Intervention

Against the Ideology of Connection

In contemporary cultural discourse, ‘connection’ is often presented as an unquestioned good. This intervention questions that assumption.

Prompted by cultural programming that foregrounds ‘connection’ as a response to contemporary crises, and by the uncritical endorsement of this notion in public debate. This text forms part of a broader intervention that will be further developed.

In recent years, “connection” has become a central term in cultural and political discourse. It is invoked as a remedy against fragmentation, polarization, and social anxiety. Culture, in particular, is increasingly called upon to “connect”.

This appeal appears self-evident. Yet it rests on an unexamined assumption: that connection is inherently emancipatory. This intervention challenges that assumption.

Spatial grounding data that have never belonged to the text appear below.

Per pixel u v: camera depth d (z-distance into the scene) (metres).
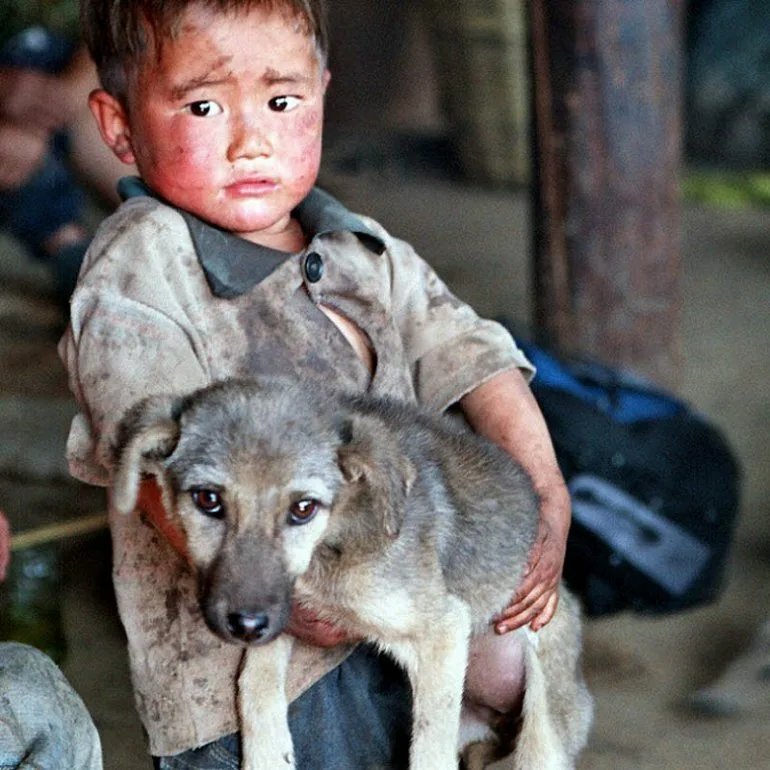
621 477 7.77
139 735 6.89
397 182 17.62
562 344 10.18
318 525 4.07
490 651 4.78
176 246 4.48
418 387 4.95
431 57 19.55
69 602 8.19
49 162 11.63
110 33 4.58
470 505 4.62
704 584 8.02
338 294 4.67
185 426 4.07
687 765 6.84
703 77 18.34
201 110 4.44
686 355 12.23
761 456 10.22
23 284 13.27
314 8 4.54
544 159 10.06
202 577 4.00
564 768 4.91
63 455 9.55
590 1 9.69
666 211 10.09
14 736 4.10
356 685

Not all forms of connection are politically neutral. On the contrary, connection can function as a powerful mechanism of alignment, normalization, and control. It can suppress conflict by framing disagreement as a failure of relation rather than as a structural or political antagonism.

Historically, reactionary and fascist movements have demonstrated a remarkable capacity to produce intense forms of collective attachment. They do not lack connection; they mobilize it. The problem is therefore not the absence of connection, but the forms it takes and the structures it reinforces.

When culture defines its role in terms of connection, it risks displacing conflict instead of articulating it. It risks transforming political contradictions into interpersonal deficits, and structural tensions into communicative problems.

A critical practice cannot be grounded in connection alone. It must be able to sustain disjunction, disagreement, and forms of non-relation. It must recognize that not everything can, or should, be reconciled.

Connection is not a solution in itself. It is a form that can either reproduce or contest existing structures of power. To treat it as an unquestioned good is to abandon critique at the very moment it is most needed.

This text marks a first articulation of a position that will be developed in subsequent interventions.